25.05.2022

AfD Kreisverband Oberallgäu Kempten

Inflation und Krieg – Haben wir das Ausmaß des Krieges verstanden ?

Nur langsam begreifen wir Deutschen, dass wir aus dem ökonomischen Schlaraffenland vertrieben werden. Schuld daran ist auch unsere Debatten-Demenz – das zeigen Talkshows wie „Hart aber fair“. Überdeutlich wird, wer die Last der Krise schultern wird.

In Deutschland gehörte es in den vergangenen Jahrzehnten zur moralischen Lebensführung gehobener Schichten, sich über die Lebensmittelpreise zu beklagen. Allerdings nicht über die steigenden Preise, sondern über den ruinösen Dumping Wettbewerb der den Markt beherrschenden Lebensmittel-Einzelhändler. Ob bei der Milch oder dem Fleisch, den als zu niedrig betrachteten Preisen sollte es nach den Wünschen der Besserverdienenden endlich an den Kragen gehen.

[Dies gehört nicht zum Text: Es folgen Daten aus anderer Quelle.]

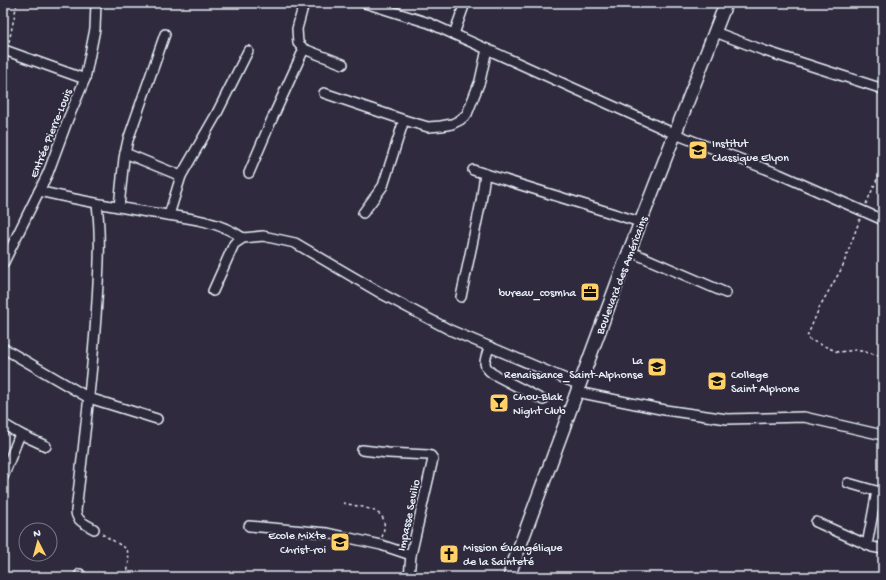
<svg xmlns="http://www.w3.org/2000/svg" width="886" height="580" font-family="'Gochi Hand',sans-serif">
	<rect width="100%" height="100%" fill="#2f2a3d"/>
	<filter id="ink" filterUnits="userSpaceOnUse"><feTurbulence type="fractalNoise" baseFrequency=".025" numOctaves="2"/><feDisplacementMap in="SourceGraphic" scale="8" xChannelSelector="R" yChannelSelector="G"/><feConvolveMatrix kernelMatrix="1 2 1 2 8 2 1 2 1" color-interpolation-filters="sRGB"/></filter>
	<g filter="url(#ink)">
		<g fill="none" stroke-linecap="round" stroke-linejoin="round">
			<defs>
				<g id="street">
					<path d="M304,3L297,29L298,43L304,49L343,64"/>
					<path d="M365,3L429,23L675,134L779,174L883,220"/>
					<path d="M715,32L765,51L883,89"/>
					<path d="M454,34L465,3"/>
					<path d="M7,51L85,79"/>
					<path d="M324,93L404,120L428,127L441,126L452,124L460,120L467,114L480,81L487,49"/>
					<path d="M125,153L181,176"/>
					<path d="M473,170L640,222"/>
					<path d="M249,173L272,119L304,49"/>
					<path d="M39,191C75,200 111,206 147,212C180,217 216,219 243,238"/>
					<path d="M119,207L124,158L128,140L165,34"/>
					<path d="M363,213L383,186L404,120"/>
					<path d="M169,215L181,176L216,115L248,51"/>
					<path d="M629,251L726,293"/>
					<path d="M3,264L48,173L68,119L85,79L95,29L96,3"/>
					<path d="M213,291L234,244L243,238L263,236L295,243L384,295L450,330L580,385"/>
					<path d="M461,297L481,202L485,174"/>
					<path d="M3,348L89,398L157,419"/>
					<path d="M489,348C485,360 481,365 493,374L543,400"/>
					<path d="M577,392L665,410L727,419L804,417L878,434H883"/>
					<path d="M3,424L20,434L3,477"/>
					<path d="M20,434L46,446"/>
					<path d="M362,450L388,453L428,455L431,456L433,459L411,555L409,577"/>
					<path d="M848,483L883,493"/>
					<path d="M816,522L872,547L883,549"/>
					<path d="M249,526L327,533L381,545L411,555"/>
					<path d="M94,529C86,524 76,521 76,511C84,441 93,372 97,301C99,268 101,236 97,204"/>
					<path d="M867,545L877,491"/>
					<path d="M79,577L80,574"/>
				</g>
				<path id="secondary" d="M510,577L511,570L625,262L726,3"/>
			</defs>
			<use href="#street" stroke="#e8f1f8" stroke-width="12"/>
			<use href="#secondary" stroke="#e8f1f8" stroke-width="15"/>
			<g stroke="#e8f1f8" stroke-width="1.5" stroke-dasharray="3 3" stroke-linecap="butt">
				<path d="M9,42L17,3"/>
				<path d="M3,69L5,60"/>
				<path d="M866,204L883,166"/>
				<path d="M860,219L842,268L820,306L807,337L808,339L838,352L856,350L883,356"/>
				<path d="M343,503C354,506 383,508 384,522C385,526 383,533 382,538"/>
				<path d="M102,534L127,549L129,559L127,577"/>
			</g>
			<use href="#street" stroke="#2f2a3d" stroke-width="9"/>
			<use href="#secondary" stroke="#2f2a3d" stroke-width="12"/>
		</g>
	</g>
	<defs>
		<symbol id="school-square" viewBox="-11 -11 22 22"><rect x="-9" y="-9" width="18" height="18" rx="4" fill="#ffd166" stroke="#2f2a3d"/><path d="M0-5L7-2L0 1L-7-2ZM-4 1L0 2.5L4 1V4Q0 6-4 4Z" fill="#111"/></symbol>
		<symbol id="office-square" viewBox="-11 -11 22 22"><rect x="-9" y="-9" width="18" height="18" rx="4" fill="#ffd166" stroke="#2f2a3d"/><path d="M-6-3h4V-5.5h4V-3h4V5H-6ZM-1-4.5V-3h2v-1.5ZM-6 0V1H6V0Z" fill="#111"/></symbol>
		<symbol id="bar-square" viewBox="-11 -11 22 22"><rect x="-9" y="-9" width="18" height="18" rx="4" fill="#ffd166" stroke="#2f2a3d"/><path d="M-6-5H6L.8 .8V4.5H3.5V6h-7V4.5H-.8V.8Z" fill="#111"/></symbol>
		<symbol id="church-square" viewBox="-11 -11 22 22"><rect x="-9" y="-9" width="18" height="18" rx="4" fill="#ffd166" stroke="#2f2a3d"/><path d="M-1.2-6h2.4v3.5h3.3v2.4h-3.3V6h-2.4V-.1h-3.3v-2.4h3.3Z" fill="#111"/></symbol>
	</defs>
	<g fill-rule="evenodd">
		<use href="#school-square" x="687" y="139" width="22" height="22"/>
		<use href="#office-square" x="579" y="281" width="22" height="22"/>
		<use href="#school-square" x="646" y="356" width="22" height="22"/>
		<use href="#school-square" x="706" y="370" width="22" height="22"/>
		<use href="#bar-square" x="488" y="392" width="22" height="22"/>
		<use href="#school-square" x="329" y="531" width="22" height="22"/>
		<use href="#church-square" x="438" y="543" width="22" height="22"/>
	</g>
	<g text-anchor="middle" stroke-width="3.5" stroke-linejoin="round" paint-order="stroke">
		<g font-size="12" fill="#e8f1f8" stroke="#2f2a3d">
			<text transform="translate(50 133) rotate(-68)" y="4">Entrée Pierre-Louis</text>
			<text transform="translate(621 275) rotate(-69)" y="4">Boulevard des Américains</text>
			<text transform="translate(408 515) rotate(-78)" y="4">Impasse Sevilio</text>
		</g>
		<g font-size="12" fill="#e8f1f8" stroke="#2f2a3d" text-anchor="start">
			<text x="712" y="147">Institut<tspan x="712" dy="14">Classique Elyon</tspan></text>
			<text x="576" y="296" text-anchor="end">bureau_cosmha</text>
			<text x="643" y="364" text-anchor="end">La<tspan x="643" dy="14">Renaissance_Saint-Alphonse</tspan></text>
			<text x="731" y="378">College<tspan x="731" dy="14">Saint Alphone</tspan></text>
			<text x="513" y="400">Chou-Blak<tspan x="513" dy="14">Night Club</tspan></text>
			<text x="326" y="539" text-anchor="end">Ecole Mixte<tspan x="326" dy="14">Christ-roi</tspan></text>
			<text x="463" y="551">Mission Évangélique<tspan x="463" dy="14">de la Sainteté</tspan></text>
		</g>
	</g>
	<rect width="886" height="580" fill="none" stroke="#2f2a3d" stroke-width="16"/>
	<rect x="8" y="8" width="870" height="564" fill="none" stroke="#e8f1f8" stroke-width="1.5" filter="url(#ink)"/>
	<g transform="translate(38 542) rotate(354)"><circle r="19" fill="#2f2a3d" stroke="#797a88"/>
	<path d="M0-3L7 15L0 10L-7 15Z" fill="#ffd166"/>
	<text y="-6" font-size="11" font-weight="bold" text-anchor="middle" fill="#e8f1f8">N</text>
	</g>
</svg>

Dieser Ansatz fand sich auch im Koalitionsvertrag der gegenwärtigen Koalitionsparteien, wo etwa geprüft werden sollte, „ob der Verkauf von Lebensmitteln unter Produktionskosten unterbunden werden kann. Den Milchmarkt werden wir weiter beobachten und die Bilanz der Lieferbeziehungen evaluieren.“ In dieser Hinsicht hat die Bundesregierung Wort gehalten: Das Dumping-Problem im Lebensmittel-Einzelhandel muss als gelöst gelten. Nun dienten die schönen Worte aus Koalitionsverträgen schon immer der Pazifizierung innerparteilicher Kritiker, und der Pazifismus ist bekanntlich auch nicht mehr das, was er noch vor wenigen Monaten war. Die größten Kritiker pazifistischer Elche waren früher selber welche, diese maßgebliche Erkenntnis bleibt uns auch in diesen Tagen nicht erspart.

Das Dumping-Problem ist gelöst.

Jenseits dessen war die „Hart aber fair“-Sendung vom 23. Mai (https://www1.wdr.de/daserste/hartaberfair/videos/video-tank-und-einkaufswagen-vollkoennen-sich-das-nur-noch-die-reichen-leisten-100.html) ein gutes Beispiel für die Defizite unserer politischen Debatten: Sie leiden an ihrer Kurzatmigkeit, nicht zuletzt wegen ihrer an Demenz erinnernden Vergesslichkeit. So ist es ein schlechter Scherz, wenn plötzlich wegen der aus dem Ruder gelaufenen Inflation niemand mehr auf die Idee kommt, diese über Nacht dementierten früheren Vorhaben der Bundesregierung überhaupt noch anzusprechen. Das galt in gleicher Weise für einen Einspieler über einen deutschen Großagrarier in der Ukraine. Dieser Landwirt bewirtschaftet mit seinen 50 Angestellten einen Großbetrieb mit 5000 Hektar Anbaufläche und erzielt einen Ertrag an Weizen, Soja, Raps und Mais von insgesamt 30.000 Tonnen. Natürlich ist der Ausfall der Ukraine auf den Weltagrarmärkten ein Problem, genauso wie der von Russland. Aber dieser Landwirt entspricht gerade nicht dem bisherigen Leitbild einer grünen Landwirtschaft, wo der Bio-Bauer das deutsche Gemüt nachhaltig bewirtschaften sollte. Tatsächlich zeigt nicht zuletzt die drohende Welternährungskrise, in welchem Wolkenkuckucksheim die deutsche Politik lebte: Der industriepolitische Kraftprotz konnte es sich dank seiner Leistungsbilanzüberschüsse sogar leisten, notfalls Geld zum Fenster rauszuschmeißen. Deutschland profitierte somit in doppelter Hinsicht von der Globalisierung. Einerseits waren seine industriellen Kernsektoren auf den Weltmärkten wettbewerbsfähig genug, um sich gegenüber der Konkurrenz zu behaupten. Andererseits nutzte es die Vorteile einer Weltwirtschaft, wo standardisierte Konsumgüter immer billiger wurden. Die Inflation als das Schreckgespenst früherer Jahrzehnte hatte wegen der niedrigen Löhne in den sogenannten Schwellenländern ausgedient. Die vergangenen fast zwanzig Jahre waren für die Deutschen somit goldene Zeiten: mit steigenden Realeinkommen und dem großzügigen Ausbau des Sozialstaates. Dieses ökonomische Schlaraffenland prägte nicht zuletzt die Kanzlerschaft von Angela Merkel. Jetzt fallen die Deutschen aus allen Wolken und sind schlicht fassungslos über eine Krise, die plötzlich mehr ist als das obligatorische Krisengerede in den Medien.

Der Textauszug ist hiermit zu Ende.